--- THE INPUT Enclosed Below ---

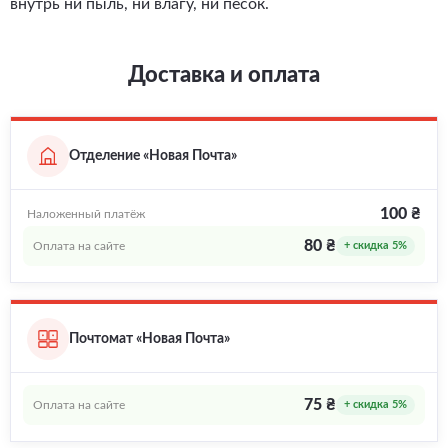
внутрь ни пыль, ни влагу, ни песок.
Доставка и оплата
Отделение «Новая Почта»
100 ₴
Наложенный платёж
80 ₴
Оплата на сайте
+ скидка 5%
Почтомат «Новая Почта»
75 ₴
Оплата на сайте
+ скидка 5%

--- End of Enclosed THE INPUT ---

Return, exactly as written, only those lines that run from the one with "Доставка и оплата" to the last line of the data, both of those lines included.

→ OUTPUT
Доставка и оплата
Отделение «Новая Почта»
100 ₴
Наложенный платёж
80 ₴
Оплата на сайте
+ скидка 5%
Почтомат «Новая Почта»
75 ₴
Оплата на сайте
+ скидка 5%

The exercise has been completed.